As chief information officer for the Olympic Games, Gerry Pennell started his new job with the expectation that he would be subject to cyber attacks. There had been a history of failed attacks on previous Olympics and on other big sporting events.
“We had attacks at some level every single day of the games and beforehand,” he says. “Most were fairly trivial, but some were significant.”
Whereas a normal organisation might be concerned about attackers stealing intellectual property or customer information, his primary concern was disruption. It could just be defacing the high-profile website to make a political point, the embarrassment of the website not being available to people checking for results or, in the worst case, disruption of the operational systems affecting the games.
Mr Pennell explains that the perpetrators might be lone hackers who just want to make a name for themselves. There are also hacktivists, loose hacking groups who use distributed denial of service (DDoS) attacks to saturate a website with so much traffic that it cannot serve ordinary users. Most are manual and involve a lot of people, but some are sophisticated with a central controller managing a network of computers to attack simultaneously.
“Hacktivists want to make a political point on the back of a high-profile event and 2012 was just sitting there,” he says. “Beyond that, but least likely, are much more sophisticated attacks aimed at disrupting the core systems. There are not many organisations on the planet that could reasonably do that and they wouldn’t be amateurs. They would be sponsored by a state, terrorist organisation or organised crime.”
The biggest attack lasted 40 minutes with website requests coming from lots of residential broadband connections
Mr Pennell’s team was able to design security into the system architecture from the outset. Their security policies and strategy were integrated with the overall security and resilience strategy led by Sir Ian Johnston, director of security at the London Organising Committee for the Olympic and Paralympic Games (LOCOG). The team also worked with Atos which integrated the core systems, BT which hosted the website and provided intrusion detection systems, and Omega which managed the timing, scoring and results systems.

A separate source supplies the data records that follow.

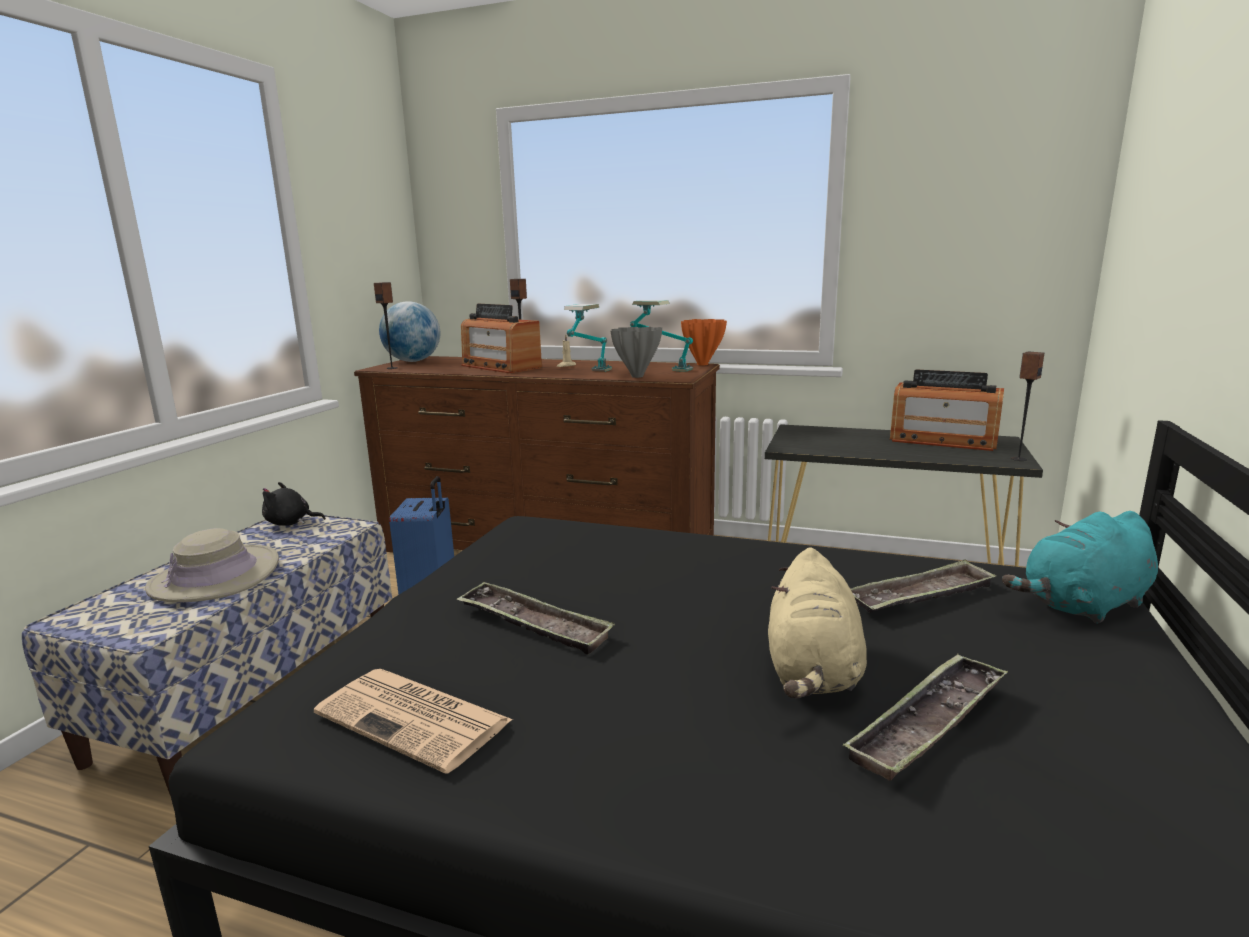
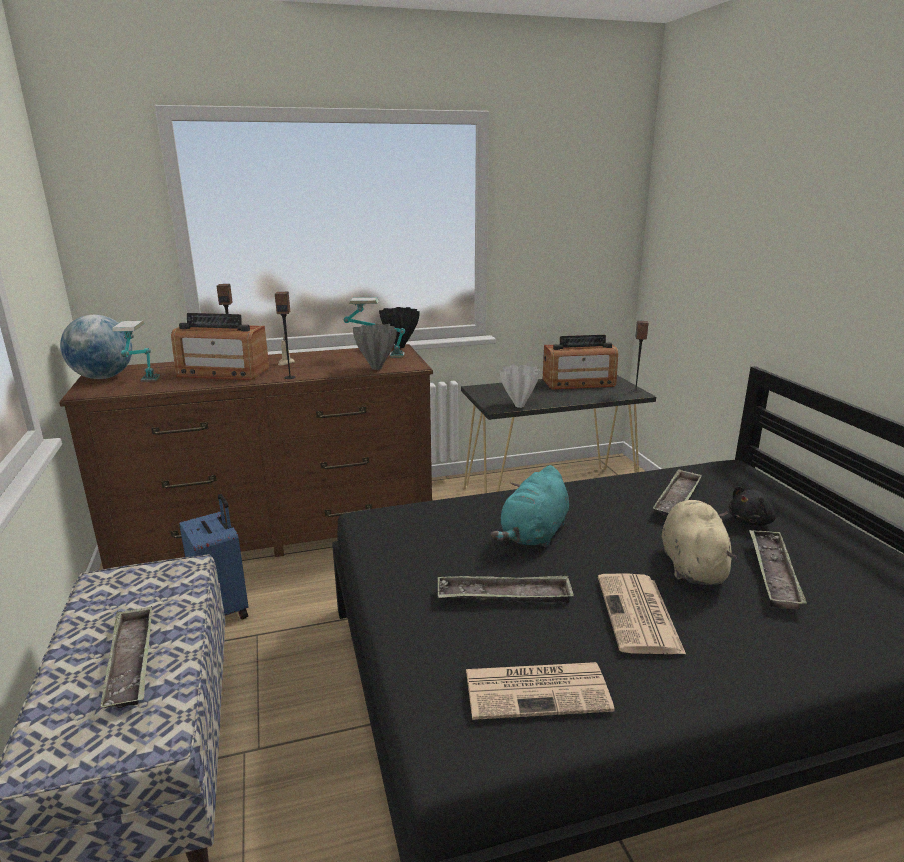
camera: 35 degrees left, 5 degrees up
(216, 576) = (131, 661): beige hat -> tray
(290, 523) = (114, 583): black plush toy -> black plush toy (751, 521)
(392, 368) = (101, 391): speaker -> speaker (290, 377)
(589, 374) = (329, 370): table lamp -> table lamp (143, 386)
(645, 696) = (639, 615): none -> newspaper
(703, 364) = (400, 346): orange vase -> black vase
(812, 671) = (692, 565): beige plush toy -> beige plush toy turned 150 degrees counterclockwise
(817, 450) = (519, 405): none -> white vase
(1082, 605) = (745, 481): turquoise plush toy -> turquoise plush toy (534, 535)

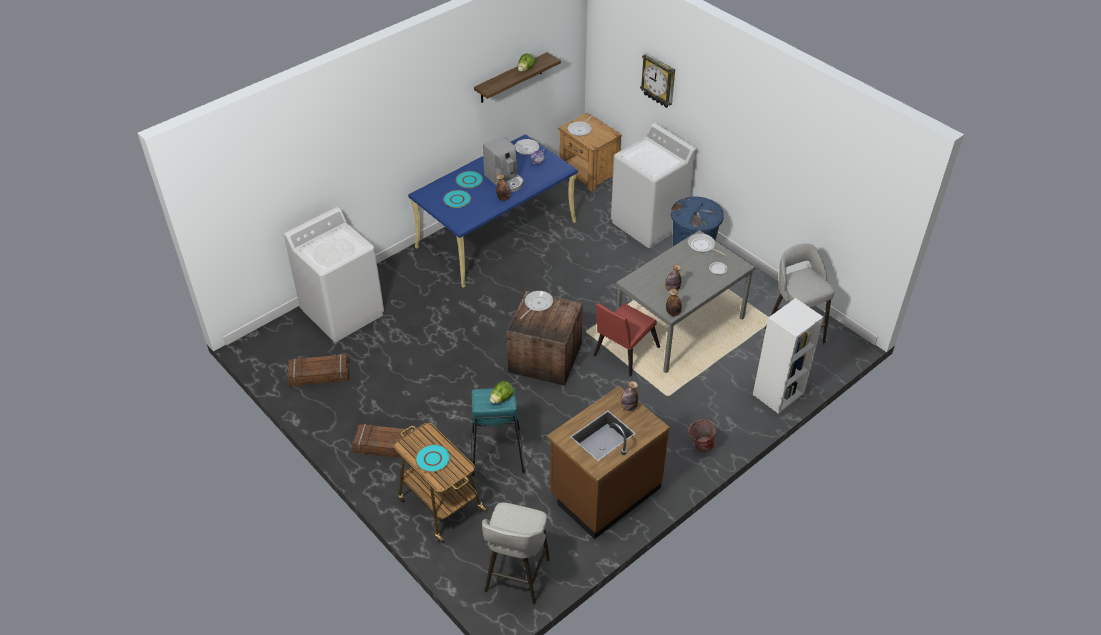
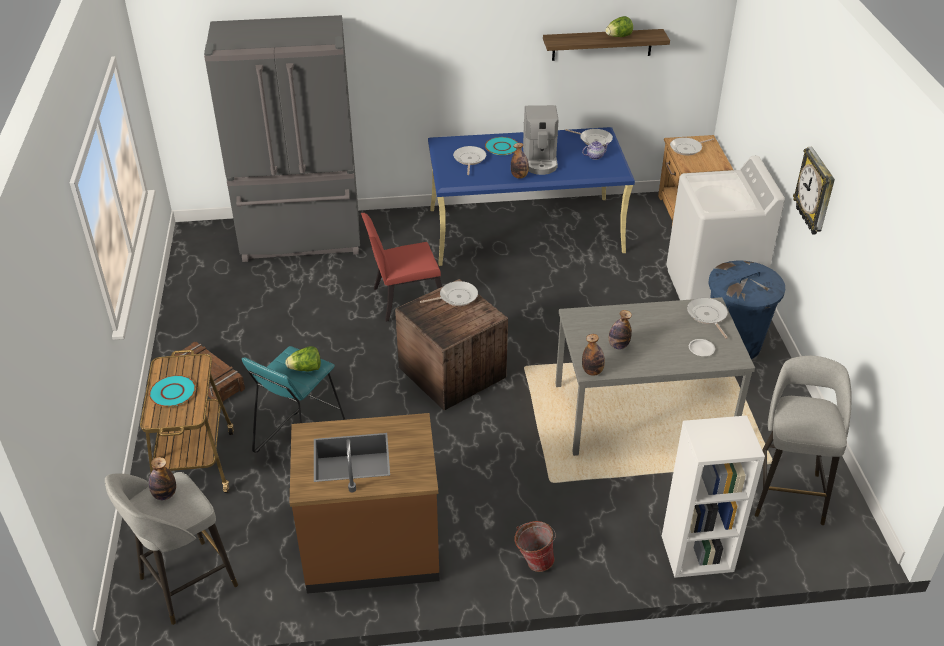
camera: 35 degrees right, 5 degrees down
(319, 374) = (221, 283): crate -> none
(343, 312) = (301, 238): white washing machine -> grey fridge
(457, 199) = (469, 159): turquoise plate -> frying pan
(623, 353) = (544, 410): red chair -> red chair (404, 299)
(628, 407) = (414, 442): bottle -> bottle (165, 495)
(659, 80) = (774, 97): wall clock -> wall clock (816, 192)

The multilayer defence-in-depth strategy involved the website being managed from a different data centre to the internal systems. The key operational systems for running and reporting events were in a separate computing environment from the rest of the organisation’s systems, with additional controls.
LOCOG also used a content distribution network, with the website being copied and served from hundreds of end-points around the world, making DDoS attacks that much harder.
The organisation employed third-party penetration testers to try to hack into the website and other public-facing systems. LOCOG operated a 190-seat technical operations centre, which was manned 24 hours a day by staff from LOCOG, Atos, BT, Omega, Acer, Ofcom and other technology partners. It included two dedicated security staff, supported by the others.
“As important as technology is how you deal organisationally with incidents when they happen,” says Mr Pennell. “It may not be what you expected when you designed it, so you need to think hard about how you respond.”
In March and May 2012 LOCOG carried out technical rehearsals of all its operational plans. It ran a large number of problem scenarios, including security and cyber attacks. Mr Pennell says that, although it was partly to test the technology, it was more to practise management and team responses to problems.
With the start of the games looming, Mr Pennell was acutely aware of the increasing scale and sophistication of the cyber attacks between 2011 and 2012. In the event, the security monitoring systems logged 165 million relevant events. Most were of no concern, such as password changes and new devices being connected. Just 783 required any investigation and most were innocent.
Mr Pennell’s team only had to react to six significant cyber-security events. The first was an automated attack lasting ten minutes. “It looked like a group of semi-professional hackers in Europe probing to find out if there was an easy way in,” he says. “They were probably driven by a desire to get some kudos from identifying vulnerability. None was found and we heard no more from them.”
The biggest attack lasted 40 minutes with website requests coming from lots of residential broadband connections. This was probably an automated attack from somebody using malware to control lots of home computers. It had no effect because it didn’t get past the perimeter of the content distribution network.
On another day, LOCOG’s systems detected a lot of public Twitter postings, to #opletthegamesbegin and #theddosolympics, encouraging the execution of DDoS attacks on its and other games-related websites. When the attacks came they had no impact.
There were also a couple of attacks on the separate internet services used by the accredited media and press agencies. The attacks were thought to be caused by malware in a press agency computer.
“Your monitoring systems have to work out what is genuinely suspicious, from the broad mass of information that you are processing,” Mr Pennell says. “You also need good intelligence feedback.”
He warns that information security is not just about technology. It is about having the right security policy, developing a security culture and building effective security operations.
“You cannot just think about the next security tool, you must think about the whole way you organise yourself,” he says. “Despite all the activity, there was no actual disruption or impact, so our mission was accomplished.”
The day after the Olympic closing ceremony, the International Olympic Committee presented Mr Pennell and other LOCOG directors with the silver Olympic Order for his role in delivering the London 2012 Games.